So as we mentioned in our Dress Challenge post we have agreed to design and make two outfits for our friend to wear to a wedding. The first one that we tackled was the Jodi Bohra. This outfit appears to go by many different names, depending I presume on the different origins and slight different variations of the outfit.
The outfit we are making is comprised of:
- A lehenga – which is a long pleated skirt
- A choli or kurti – a tight fit blouse with short sleeves
- A Dupatta – a long scarf which is usually worn to cover the head and shoulders.
There seem to be so many different variations on colours, patterns, styles that it is pretty much a case of anything will work.
The colour scheme which we are working with for this is orange and purple, with gold as a highlight colour.
- The skirts main colour will be orange, with purple and gold trims.
- The bodice blouse will be plain orange as this will be covered most of the time by the scarf, so it will simply match the fabric of the skirt.
- The scarf will be orange with an overlay of purple. So the main colour appears purple, but the orange will come through from underneath.
The skirt and blouse will be from a fairly light polycotton fabric.
The scarf will be a chiffon layer with lace on top.
Trims will be satin ribbons, lace and crocheted appliques.
We started by getting some samples from tiaknight fabrics, these included chiffon, a variety of lace fabrics and some trims.

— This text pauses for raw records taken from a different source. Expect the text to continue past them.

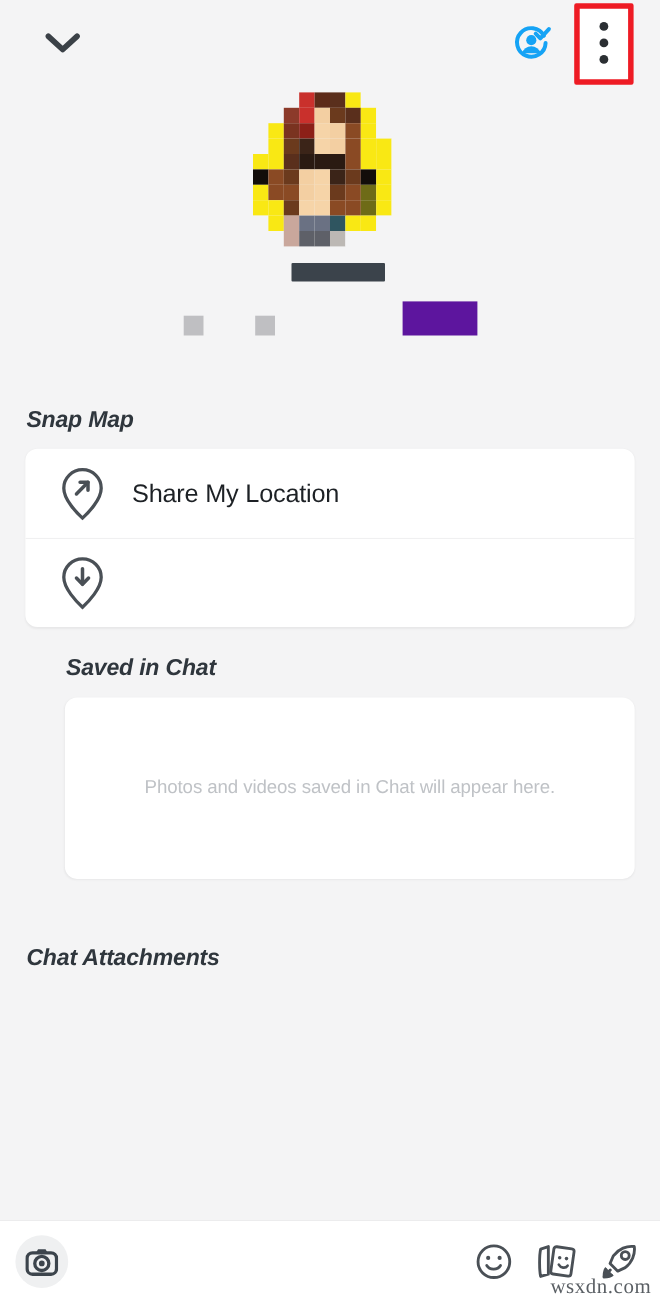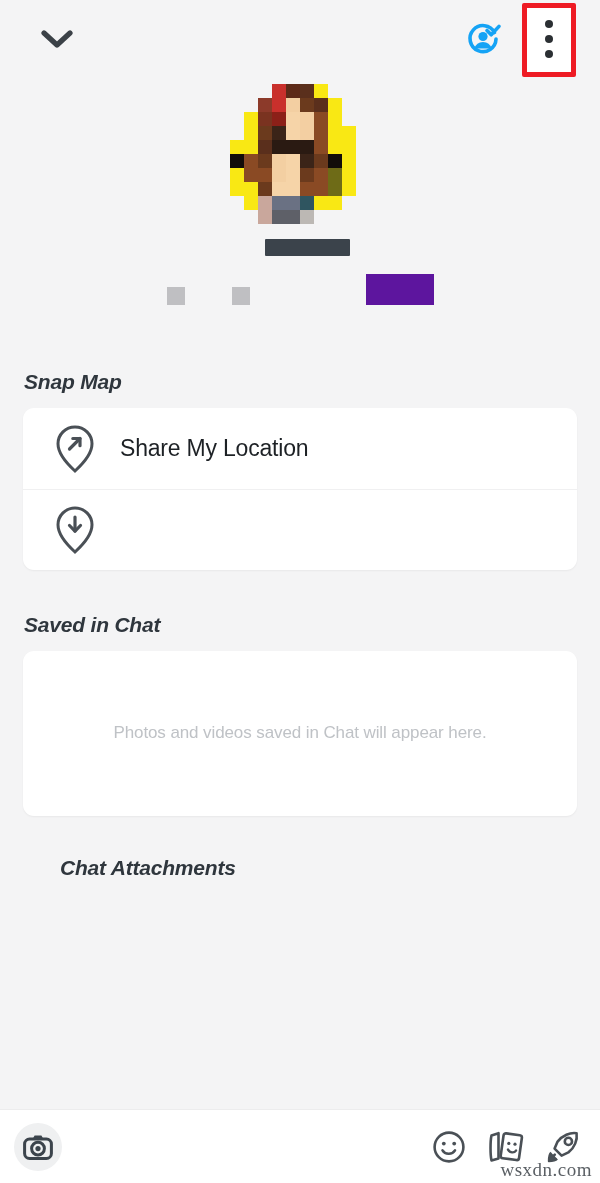--- a/index.html
+++ b/index.html
@@ -170,7 +170,7 @@
   }
   .row-gap-spacer { display: inline-block; width: 62px; }
 
-  .saved-section { margin-top: 43px; }
+  .saved-section { margin-top: 26px; padding-left: 36px; }
   .empty-card {
     height: 165px;
     display: flex;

From these samples the lace that we selected was the scalloped floral lace, for the trims the peacock purple trim and the paisley trim, and the skirt fabric will be the orange polycotton.
The scarf will be made from a layer of orange chiffon and purple lace over the top.
The layers were laid out and safety pinned together as the pins are quite prone to falling out. Then the layers were french seamed together so that the raw edges were enclosed. A small section of the scarf was left un-stitched to allow the scarf to be turned out. Once turned out the scarf was top-stitched to close it.
This will require some form of stitching to hold the layers together. The crocheted mirrors will be stitched in the centre of the lace flowers in various positions across the scarf to hold it together and add embellishment.
But even without any embellishment it looks pretty good as a headscarf.
For the skirt design it will be pleated across the top on the front and the back, with a ribbon through the waistband to allow it to be tightened.
On the bottom of the skirt it will have a wide purple trim, purple lace to tie in with the scarf and the narrow purple trim. Above the trims it will have crocheted mirrored circles attached to the skirt.
The skirt base was constructed in polycotton with 6 pleats on the front and back panels of the skirt. These were pressed in with an iron once pinned in place.
The skirt was sewn across the top of the pleats to hold the pleats in place.
The front and back panels were then stitched together along one side of the skirt, except from at the bottom, as they would have to be unstitched to allow the trims to be be sewn in to the side seam.
Then a waistband was stitched across the top of the two pleated sections of the skirt. This will be folded over twice to create a channel for the ribbon to go in and it will be topstitched underneath the waistband fold.
The wide trim was stitched to the bottom of the the skirt panels so it could be turned up and topstitched onto the skirt panels. Then a strip of the lace from the scarf material was stitched above this. Above the lace material the thin ribbon was stitched. Creating approximately 20cm of trim on the bottom of the skirt.
Above this edge trim will be the crocheted mirrors. I laid these out on the table in position and then placed pins in as markers to indicate where to hand stitch them on.
Once these are stitched on the sides of the skirt need to be stitched up the sides and finish off the channel for the ribbon, then the skirt will be complete.
Definitely a decent portion of the outfit is completed. The blouse has not been started but hopefully that should be a fairly straightforward task once I have worked out the pattern that is going to be used.